The woman was later taken on a tour of the area by gardaí and was able to point out Ellahi's building on two occasions.
DNA swabs taken from her matched Ellahi's DNA to a certainty of a billion to one and fibres from the victim's clothes were also found on his bedsheets.
Ellahi initially denied bringing anyone back to his house on June 12, 2013.
However he later admitted to bringing her back and attempting to have sex with her.
He said it was “consensual fun”.
Ms Biggs outlined how several experts had assessed the victim following the rape and found that she had Down Syndrome and also had a mild intellectual disability.
Her mental age was assessed as being between 7 and 11 years old and she had a “romanticised view” of sexual matters as well as limited knowledge of issues such as pregnancy or STDs.
The next step for the prosecution was to show that Ellahi knew the victim was mentally impaired.
Ellahi claimed in his interviews that he had never heard of Down Syndrome and that people with mental impairments in Pakistan were kept in homes or in hospitals.
The head of Down Syndrome Ireland and former head of Down Syndrome International, Pat Clarke, gave evidence that Down Syndrome affected all races equally and that its symptoms were the same around the world.
He said he had recently returned from a conference in India which was attended by a Pakistani delegation including several adults with the condition.
He said they appeared exactly like an Irish person with Down Syndrome, displaying characteristics such as distinctive facial features and head shape.
“A Down Syndrome person would be an obvious clinical entity in Pakistan,” Ms Biggs submitted.
In mitigation, Ellahi's defence counsel Padraig Dwyer SC submitted that his client has an IQ of 73 although he conceded that the IQ tests were not as thorough as they could have been.
He submitted that Ellahi had attended an English college which was later shut down because of allegations of widespread visa fraud. Insp Campbell said he could not confirm this.

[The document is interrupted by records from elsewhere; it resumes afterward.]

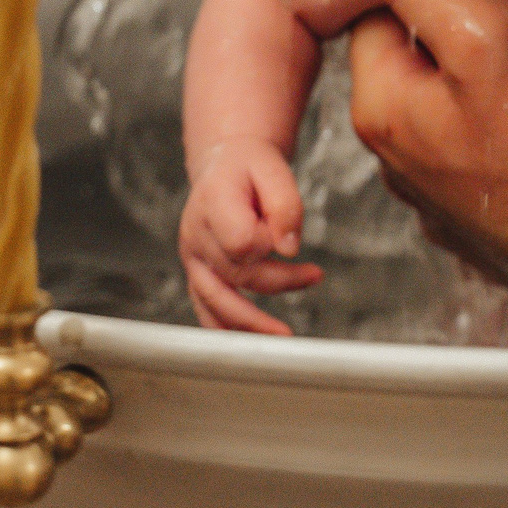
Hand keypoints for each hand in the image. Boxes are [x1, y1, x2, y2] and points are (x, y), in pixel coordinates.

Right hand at [179, 140, 323, 334]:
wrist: (225, 164)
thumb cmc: (250, 167)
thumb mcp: (274, 168)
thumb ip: (285, 206)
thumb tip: (289, 249)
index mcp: (212, 203)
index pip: (241, 242)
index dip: (268, 243)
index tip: (284, 232)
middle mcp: (195, 233)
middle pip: (237, 274)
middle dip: (279, 280)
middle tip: (314, 275)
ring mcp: (192, 256)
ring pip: (216, 300)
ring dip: (251, 323)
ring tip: (284, 335)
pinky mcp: (197, 272)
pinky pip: (205, 307)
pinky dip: (226, 328)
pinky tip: (250, 343)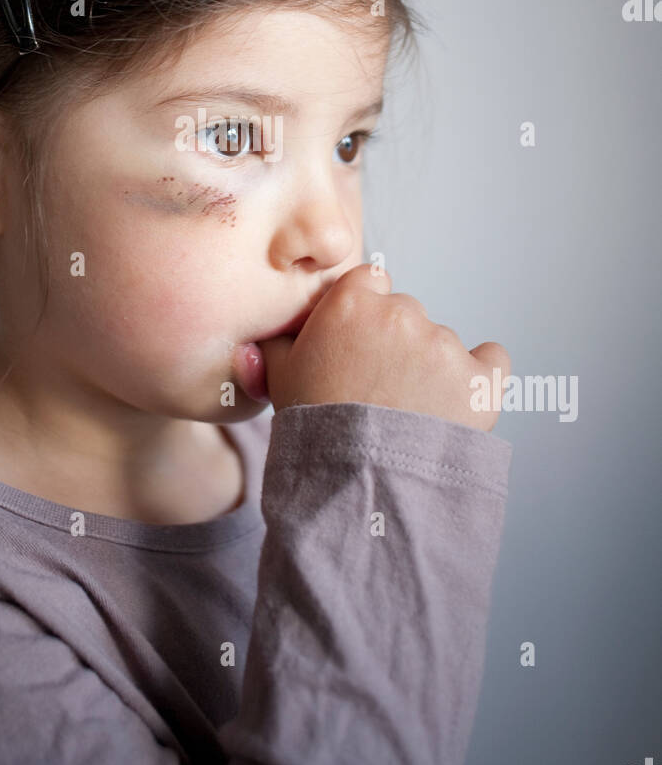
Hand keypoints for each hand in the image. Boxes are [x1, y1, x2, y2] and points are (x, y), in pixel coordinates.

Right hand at [259, 264, 509, 431]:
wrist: (361, 483)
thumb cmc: (316, 429)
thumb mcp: (278, 378)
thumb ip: (276, 340)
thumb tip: (274, 326)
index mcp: (352, 303)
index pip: (369, 281)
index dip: (362, 312)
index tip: (356, 343)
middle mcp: (401, 313)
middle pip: (404, 312)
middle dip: (394, 342)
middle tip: (377, 386)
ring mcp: (444, 345)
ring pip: (440, 341)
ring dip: (429, 367)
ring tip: (407, 412)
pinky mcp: (480, 378)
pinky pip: (491, 361)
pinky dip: (479, 377)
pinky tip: (457, 400)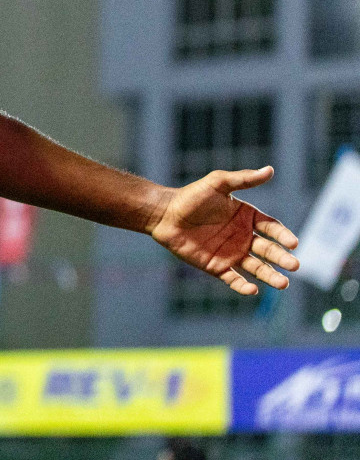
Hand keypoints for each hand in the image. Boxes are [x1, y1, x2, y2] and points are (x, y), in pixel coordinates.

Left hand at [148, 166, 298, 294]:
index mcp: (247, 217)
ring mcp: (232, 253)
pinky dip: (243, 286)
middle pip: (268, 250)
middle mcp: (244, 237)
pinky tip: (253, 290)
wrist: (164, 214)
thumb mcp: (218, 183)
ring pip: (256, 267)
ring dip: (270, 275)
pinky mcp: (217, 266)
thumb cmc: (191, 196)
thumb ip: (243, 179)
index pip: (272, 228)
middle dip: (282, 258)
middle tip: (294, 265)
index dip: (283, 236)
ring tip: (283, 283)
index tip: (293, 243)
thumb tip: (270, 170)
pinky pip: (233, 279)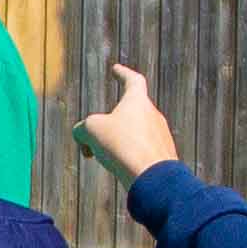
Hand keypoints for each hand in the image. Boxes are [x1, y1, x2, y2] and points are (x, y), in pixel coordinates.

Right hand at [73, 63, 179, 186]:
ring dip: (116, 143)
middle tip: (92, 135)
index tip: (116, 69)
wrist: (153, 178)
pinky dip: (128, 158)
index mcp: (138, 101)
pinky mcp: (164, 157)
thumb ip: (82, 128)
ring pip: (134, 134)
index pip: (133, 80)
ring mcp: (161, 136)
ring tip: (102, 158)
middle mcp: (153, 115)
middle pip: (129, 112)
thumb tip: (82, 135)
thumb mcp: (91, 130)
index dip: (123, 73)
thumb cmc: (122, 146)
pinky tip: (120, 170)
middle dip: (110, 122)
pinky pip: (142, 152)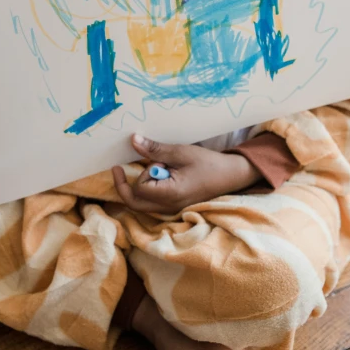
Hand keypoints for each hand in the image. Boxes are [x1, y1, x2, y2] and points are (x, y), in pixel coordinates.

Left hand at [112, 134, 261, 214]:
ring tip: (151, 168)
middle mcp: (168, 207)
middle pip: (134, 203)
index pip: (139, 189)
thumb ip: (155, 150)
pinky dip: (148, 190)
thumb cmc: (208, 163)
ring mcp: (171, 209)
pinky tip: (156, 175)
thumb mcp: (180, 152)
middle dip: (124, 186)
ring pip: (142, 205)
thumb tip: (134, 140)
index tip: (149, 160)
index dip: (140, 173)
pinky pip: (152, 203)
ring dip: (138, 187)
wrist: (231, 175)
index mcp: (170, 195)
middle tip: (118, 170)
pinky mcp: (174, 206)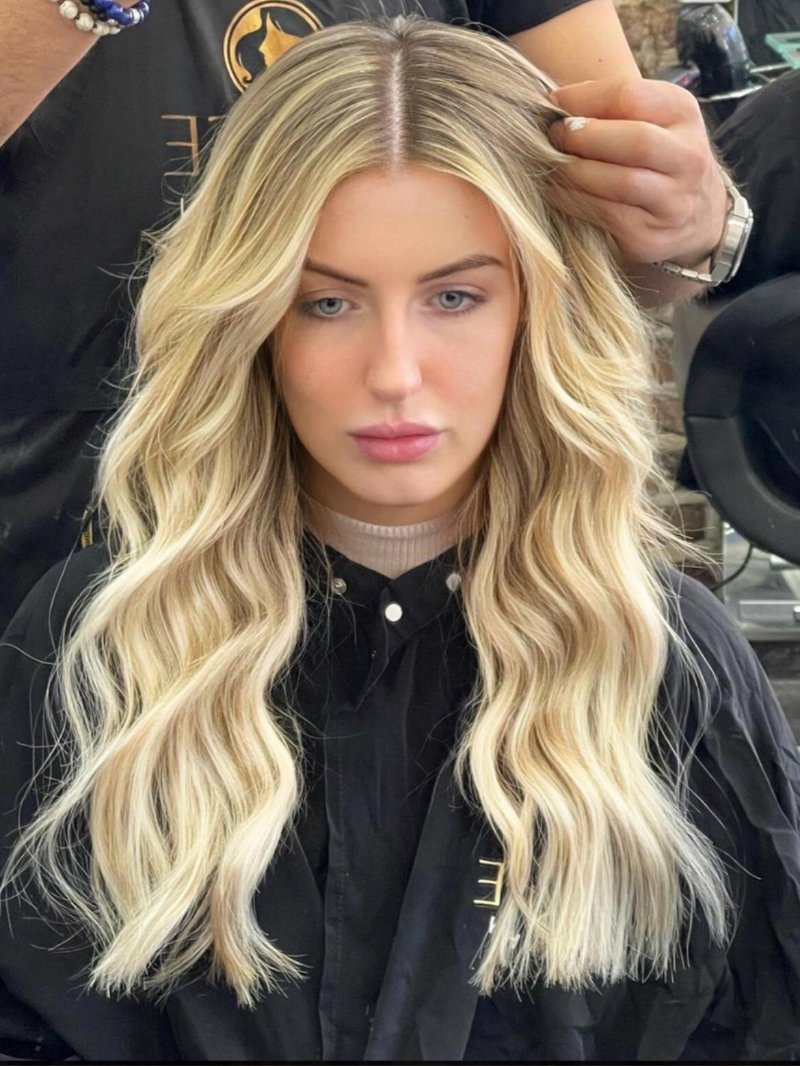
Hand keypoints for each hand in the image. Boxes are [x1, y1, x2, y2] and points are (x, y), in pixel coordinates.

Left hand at [548, 77, 727, 269]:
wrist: (696, 217)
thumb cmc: (657, 158)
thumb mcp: (651, 120)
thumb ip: (613, 107)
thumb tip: (557, 100)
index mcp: (683, 114)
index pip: (633, 96)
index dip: (586, 98)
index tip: (554, 100)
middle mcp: (687, 157)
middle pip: (636, 141)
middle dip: (585, 137)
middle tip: (555, 136)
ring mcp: (673, 201)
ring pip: (621, 182)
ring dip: (575, 171)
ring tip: (553, 163)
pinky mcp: (650, 236)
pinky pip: (606, 214)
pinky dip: (573, 200)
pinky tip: (555, 190)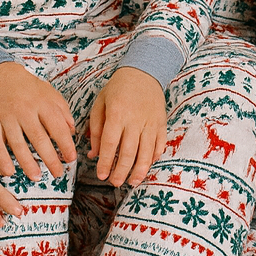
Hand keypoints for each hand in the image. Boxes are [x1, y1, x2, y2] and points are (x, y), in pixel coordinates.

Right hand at [0, 61, 76, 182]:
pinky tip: (8, 172)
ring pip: (18, 144)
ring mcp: (7, 116)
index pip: (58, 128)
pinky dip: (1, 159)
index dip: (66, 145)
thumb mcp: (50, 94)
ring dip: (28, 163)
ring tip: (37, 177)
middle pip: (39, 139)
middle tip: (58, 173)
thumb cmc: (29, 87)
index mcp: (43, 103)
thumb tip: (72, 133)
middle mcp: (26, 110)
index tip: (71, 159)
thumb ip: (63, 112)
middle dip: (50, 159)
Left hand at [88, 66, 167, 185]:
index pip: (111, 143)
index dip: (106, 162)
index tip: (102, 175)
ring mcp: (151, 122)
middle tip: (115, 183)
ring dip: (139, 170)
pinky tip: (147, 165)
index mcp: (117, 113)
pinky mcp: (162, 123)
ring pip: (146, 152)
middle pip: (129, 152)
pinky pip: (160, 144)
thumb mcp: (100, 103)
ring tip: (132, 182)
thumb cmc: (118, 88)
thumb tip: (94, 154)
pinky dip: (154, 157)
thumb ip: (96, 128)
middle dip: (121, 171)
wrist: (143, 72)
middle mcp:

Counsel said his client came from a rural area of Pakistan and since coming to Ireland had worked as a shelf packer and as a security guard.
He submitted that he had never taken social welfare out of principle, even when unemployed.
Mr Dwyer also submitted that Ellahi had propositioned 16 other women in the area including one just minutes after the rape.
He said there was no pattern to the type of women he approached and that none of these incidents resulted in complaints being made to gardaí.